Have some provinces taken the lead in promoting local content?
Yes, internally you have schemes implemented by several provinces. In 2017, Neuquén reinforced the Compre Neuquino [Buy Neuquén] programme and carried out certifications of the companies. We believe that in the short term this will be linked more to labour than with materials, due to Neuquén’s structural productive capacity. It remains to be seen whether Neuquén is able to develop a productive pole beyond services, with time and with the Vaca Muerta projects.
Today, the SMEs that are related to the oil and gas sector are linked to services provision. Nevertheless, we are there to support some of our companies. For example, in the Neuquén region, in Cipolletti, Texproil is even exporting to the Middle East.
There are some local, high-tech developments which are very interesting. We have to protect and promote those ventures. We think that it is time to begin discussing some collateral issues and providing leverage for this until market demand and the amount of work are able to become the driving motor of the development of these industries.
The government needs to take a stronger role articulating interests, into the industry’s current challenges and enact temporary measures to minimise the impact in the sector during this slow activity period, as the oil and gas industry will need them strong and in shape when activity finally starts booming. We need a regime for the local oil and gas industry, considering local manufacturing not as an obligation to buy local, but having incentives in fiscal terms could be interesting to be analysed among all involved players: government, E&P companies, oilfield services companies and the local manufacturing and small services industry.
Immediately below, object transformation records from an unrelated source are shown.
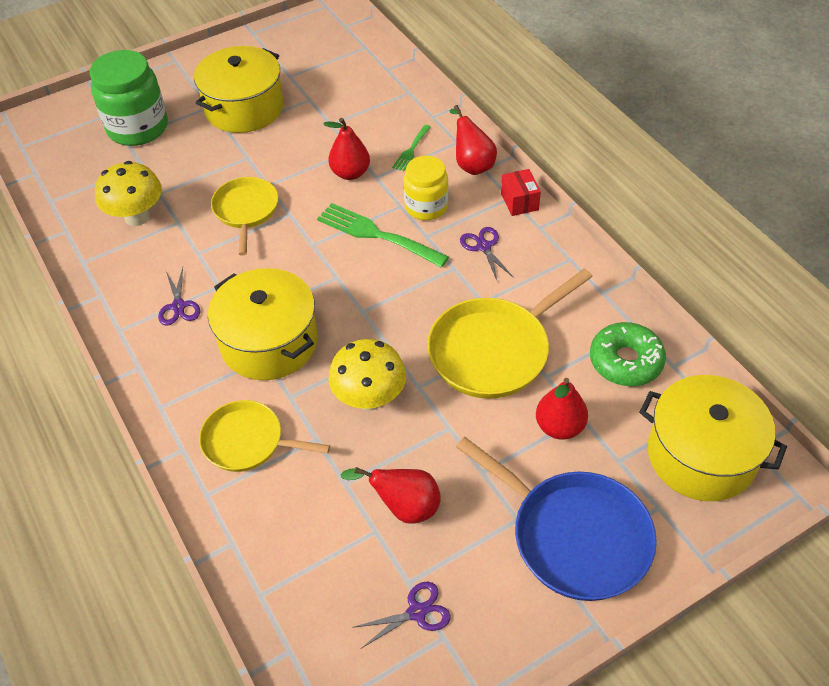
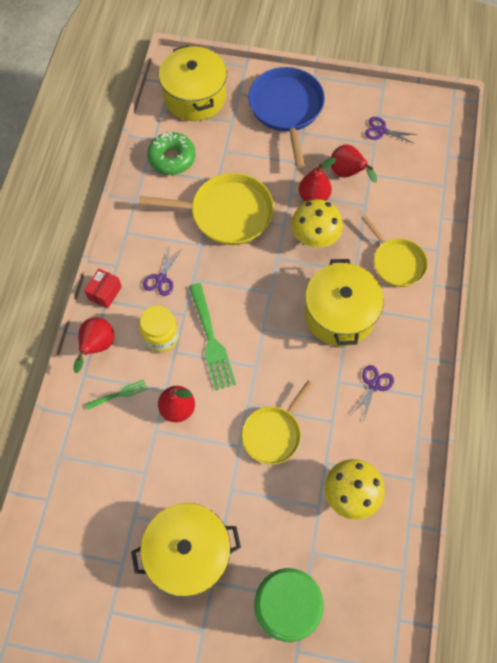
camera: 140 degrees left, 15 degrees up
red pear [536,378,588,440] -> red pear moved to [299,157,336,202]

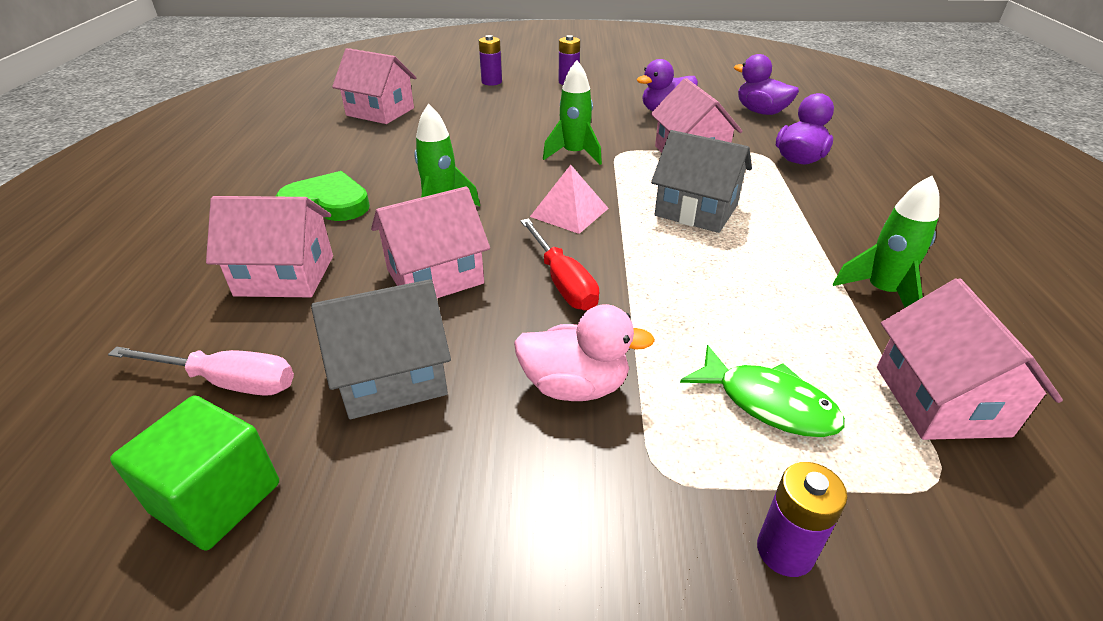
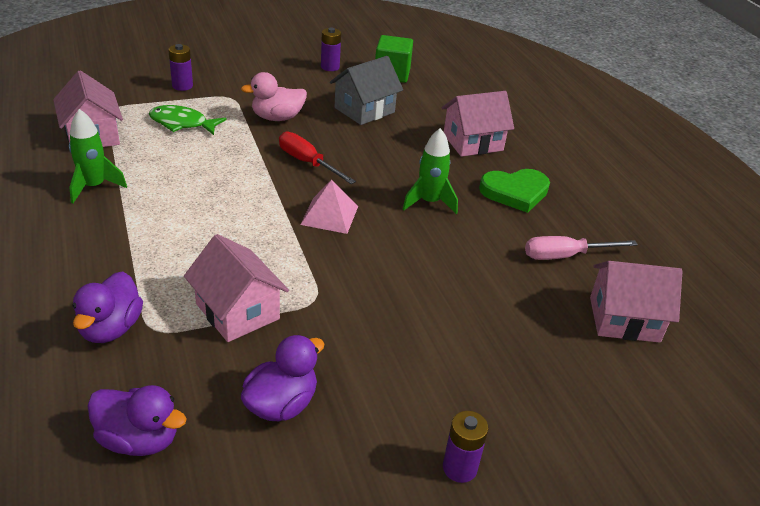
camera: 155 degrees right, 0 degrees up
pink screwdriver [108,347,294,396] -> pink screwdriver moved to [525,236,638,260]
pink house [371,186,490,298] -> none
purple battery [479,35,502,86] -> purple battery moved to [321,28,341,71]
green rocket [543,60,602,165] -> none
grey house [651,130,752,233] -> none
How has the oilfield services sector been impacted by the downturn in activity?
The current problem is that the activity level has dropped 40% since mid-2015, and companies have fired 10-15% of their personnel. Companies had increased their productive capacities by 30% in 2015, when they were operating at full capacity. There is a gap. Companies are trying to maintain their staff and installed capacity with the intention of becoming strategic partners in the local oil industry as soon as it bounces back.
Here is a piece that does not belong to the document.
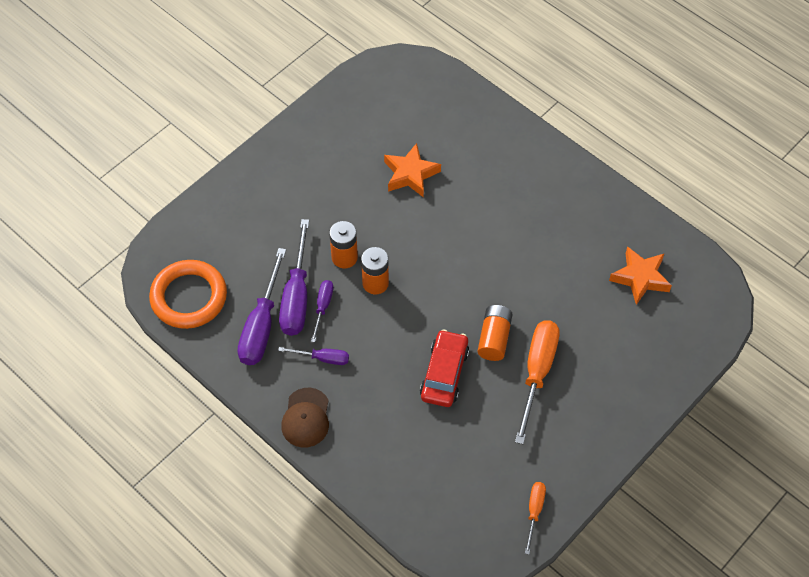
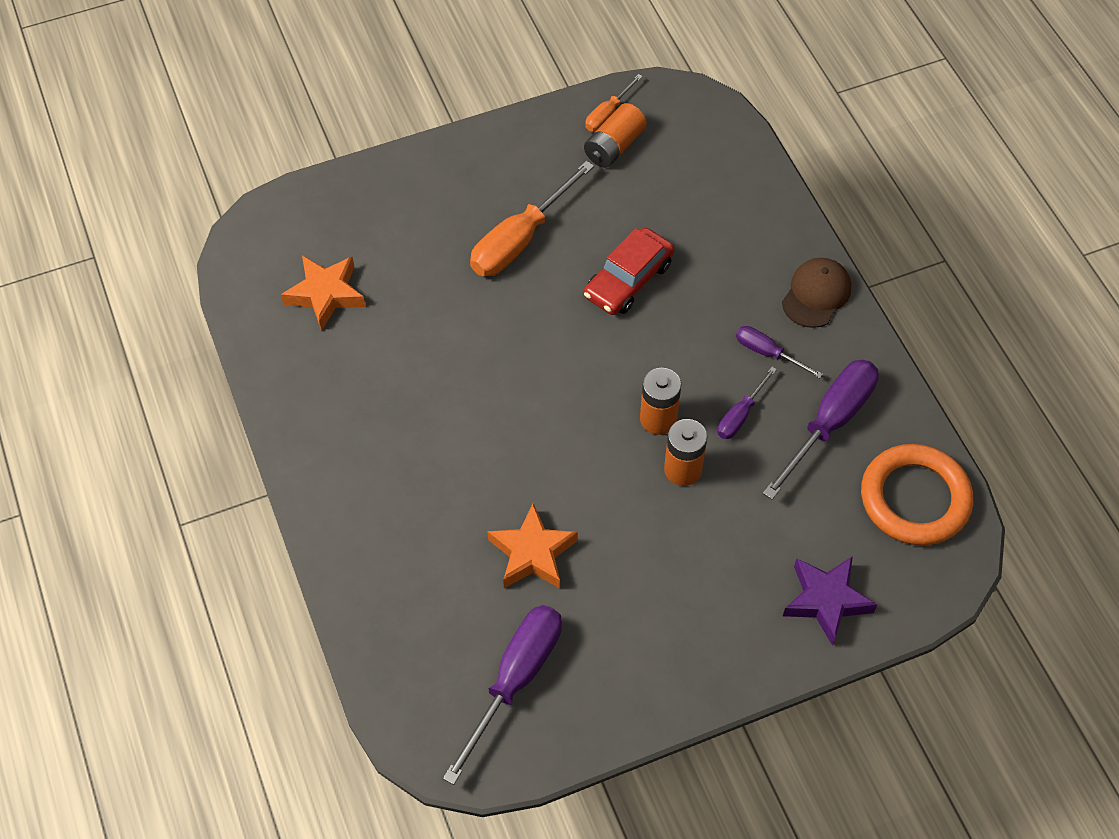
camera: 155 degrees left, 0 degrees up
purple screwdriver [279,219,309,336] -> purple screwdriver moved to [443,605,562,785]
orange battery [477,305,513,361] -> orange battery moved to [584,103,647,168]
none -> purple star [783,556,877,646]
The financial mismatch and the difficulties the SMEs have to face are very different compared to the situation of the big services companies. Therefore, they require special treatment and that needs to be discussed. We need to protect them until the market can bolster them again with higher activity levels and demand.
What objectives would you like GAPP to achieve in 2018 and 2019?
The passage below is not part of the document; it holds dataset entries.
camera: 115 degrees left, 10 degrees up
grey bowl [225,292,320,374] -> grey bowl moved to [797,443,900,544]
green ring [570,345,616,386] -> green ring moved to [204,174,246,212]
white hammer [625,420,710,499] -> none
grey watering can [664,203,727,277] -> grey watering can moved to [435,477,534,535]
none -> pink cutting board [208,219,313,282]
We maintain our goal of continuing to grow in services and companies joining our scheme of business networking. We have never ceased doing that in all these years, even in bad times. We have always grown from one year to the next and we plan to keep doing it.
In 2018, we will implement a managerial training programme for SMEs, added to the training programme we have had for some years now. We will continue to articulate financing lines for companies. We will have even more tools at our disposal on our strategic information centre for our companies, added to our industrial investment project database for oil and gas and other industries, and rig and service unit counts for upstream. This will be a very important tool for the SMEs and resource optimisation in their commercial strategies.
We will continue looking for ways to collaborate with operators, oil services companies and the federal government in promoting the domestic industry, which benefits everyone. We think that the oil industry offers a great opportunity in terms of technological development and we will support it and the oil industry in Argentina.